Home Décor Products, Inc.
- Type: Private
- Industry: Online retailers, Home improvement retailers
- Founded: November 2000; 25 years ago
- Defunct: March 26, 2009
- Fate: Bankruptcy
- Headquarters: Edison, New Jersey, U.S.
- Key people: Jon Bernstein, CEO
- Products: Faucets, sinks, home décor, power tools, barbecue grills, swimming pool supplies
- Number of employees: 150+
- Website: www.hdpi.com^{[dead link]}

= Home Décor Products =

Former online home improvement retailer

Home Décor Products, Inc., was a large online retailer of home improvement and furnishings, headquartered in Edison, New Jersey. It claimed to stock more than 450,000 home products from more than 800 luxury brands including TOTO, Lenox, Kohler, and Jacuzzi.

==Business portfolio==
Home Décor Products owned and managed the following virtual commerce sites:
- HomeClick.com – home improvement products
- AbsoluteHome.com – home improvement merchandise
- Hechinger.com – power tools and DIY products
- BuildersSquare.com – comparison shopping site for DIY products
- Barbecues.com – barbecue grills and outdoor living merchandise
- ChefsCorner.com – kitchen tools, small kitchen appliances, and tableware
- KnobsandThings.com – cabinet hardware, door handles, and switchplates
- PoolClick.com – pool supplies and accessories

== History ==
Home Décor Products was founded in November 2000 with the acquisition of Bathopia, a bath and kitchen e-tailer.
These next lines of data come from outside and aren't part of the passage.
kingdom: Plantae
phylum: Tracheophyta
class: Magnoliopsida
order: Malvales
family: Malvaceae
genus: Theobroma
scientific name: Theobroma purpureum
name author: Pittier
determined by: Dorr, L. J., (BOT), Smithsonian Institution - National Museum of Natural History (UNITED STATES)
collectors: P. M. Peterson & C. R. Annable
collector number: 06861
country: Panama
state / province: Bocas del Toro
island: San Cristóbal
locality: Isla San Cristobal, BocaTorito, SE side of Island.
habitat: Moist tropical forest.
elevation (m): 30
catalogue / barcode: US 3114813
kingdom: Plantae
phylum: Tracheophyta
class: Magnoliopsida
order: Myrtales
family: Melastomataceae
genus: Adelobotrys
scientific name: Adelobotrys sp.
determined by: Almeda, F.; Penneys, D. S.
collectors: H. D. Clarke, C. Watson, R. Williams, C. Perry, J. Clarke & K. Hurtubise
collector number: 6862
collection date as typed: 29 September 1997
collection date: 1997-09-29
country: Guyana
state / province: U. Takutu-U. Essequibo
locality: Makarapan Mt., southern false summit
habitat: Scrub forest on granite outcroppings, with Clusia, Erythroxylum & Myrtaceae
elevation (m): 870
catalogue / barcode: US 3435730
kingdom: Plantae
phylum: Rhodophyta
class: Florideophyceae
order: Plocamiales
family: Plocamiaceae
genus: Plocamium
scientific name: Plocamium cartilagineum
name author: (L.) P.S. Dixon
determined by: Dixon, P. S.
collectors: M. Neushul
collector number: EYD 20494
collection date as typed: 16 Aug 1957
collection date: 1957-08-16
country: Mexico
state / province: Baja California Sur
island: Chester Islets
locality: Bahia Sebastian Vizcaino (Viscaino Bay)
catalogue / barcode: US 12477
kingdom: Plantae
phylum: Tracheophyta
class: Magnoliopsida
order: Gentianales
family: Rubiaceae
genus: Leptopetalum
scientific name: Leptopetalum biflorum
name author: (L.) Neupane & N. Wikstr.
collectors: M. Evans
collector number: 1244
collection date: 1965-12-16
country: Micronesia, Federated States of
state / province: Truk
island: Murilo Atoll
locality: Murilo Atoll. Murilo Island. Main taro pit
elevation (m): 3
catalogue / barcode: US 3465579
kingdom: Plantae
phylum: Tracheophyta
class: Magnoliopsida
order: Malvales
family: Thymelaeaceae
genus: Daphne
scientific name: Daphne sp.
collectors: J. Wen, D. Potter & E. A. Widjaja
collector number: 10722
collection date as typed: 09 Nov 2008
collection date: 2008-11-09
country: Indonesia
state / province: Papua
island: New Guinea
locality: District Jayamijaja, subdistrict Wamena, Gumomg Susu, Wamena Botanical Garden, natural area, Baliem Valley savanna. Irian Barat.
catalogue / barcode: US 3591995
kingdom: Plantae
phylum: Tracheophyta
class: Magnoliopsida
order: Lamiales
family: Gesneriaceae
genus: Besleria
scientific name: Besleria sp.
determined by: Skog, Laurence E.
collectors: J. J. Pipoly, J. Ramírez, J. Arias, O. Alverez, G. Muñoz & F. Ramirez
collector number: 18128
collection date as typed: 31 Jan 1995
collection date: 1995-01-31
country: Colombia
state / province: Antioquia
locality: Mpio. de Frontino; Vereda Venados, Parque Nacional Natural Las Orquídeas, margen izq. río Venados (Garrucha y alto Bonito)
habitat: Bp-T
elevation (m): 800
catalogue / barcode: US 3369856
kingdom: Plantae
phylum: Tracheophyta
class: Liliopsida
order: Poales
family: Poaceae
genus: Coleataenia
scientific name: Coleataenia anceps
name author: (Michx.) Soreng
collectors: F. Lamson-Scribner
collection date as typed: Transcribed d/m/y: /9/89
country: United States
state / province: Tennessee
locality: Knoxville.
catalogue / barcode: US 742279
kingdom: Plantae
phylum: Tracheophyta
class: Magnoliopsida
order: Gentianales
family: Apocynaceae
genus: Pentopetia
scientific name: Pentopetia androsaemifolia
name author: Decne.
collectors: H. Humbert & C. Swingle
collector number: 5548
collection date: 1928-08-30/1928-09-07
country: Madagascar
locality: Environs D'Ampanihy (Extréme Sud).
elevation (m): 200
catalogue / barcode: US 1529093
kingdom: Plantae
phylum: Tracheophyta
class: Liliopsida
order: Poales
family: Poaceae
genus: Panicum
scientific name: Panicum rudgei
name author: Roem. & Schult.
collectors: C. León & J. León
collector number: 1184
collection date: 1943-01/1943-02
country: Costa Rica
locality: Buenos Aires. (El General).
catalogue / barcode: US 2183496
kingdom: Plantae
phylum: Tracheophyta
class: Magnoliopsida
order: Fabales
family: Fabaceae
Bathopia was relaunched as HomeClick.com, primarily an online retailer of bath and kitchen products, with the purpose of allowing the average consumer to purchase items directly online that were typically only available in various showrooms scattered about the country. HomeClick grew quickly in its first few years of existence and expanded its product offering to include appliances, lighting, housewares, and tableware by 2002.

In subsequent years, Home Décor Products launched several other websites for different types of products. Specialty sites such as Barbecues.com, KnobsandThings.com and Poolclick.com followed the launch of AbsoluteHome.com in 2004. In 2006, the company purchased NationBlinds.com, a retail business for window furnishings. In October 2005, Home Décor Products bought the brand name of big-box retailer Hechinger, a brand known for do-it-yourself (DIY) products. HDPI also acquired the assets of DIY brand Builders Square, relaunching it as a comparison shopping engine for home and garden products.

HDPI launched an advertising partnership program in June 2007, selling banner adverts on its websites.

In 2006, Home Décor Products was recognized as #5 on the Internet Retailer Top 500 List in the Housewares/Home Furnishings category. HDPI was also ranked on the Inc. 500 List of Fastest Growing Companies of 2006. The company claimed web sales of $83.8 million in 2007. It had excessive inventory costs and was forced to declare Chapter 7 Bankruptcy on March 26, 2009, and has ceased operations.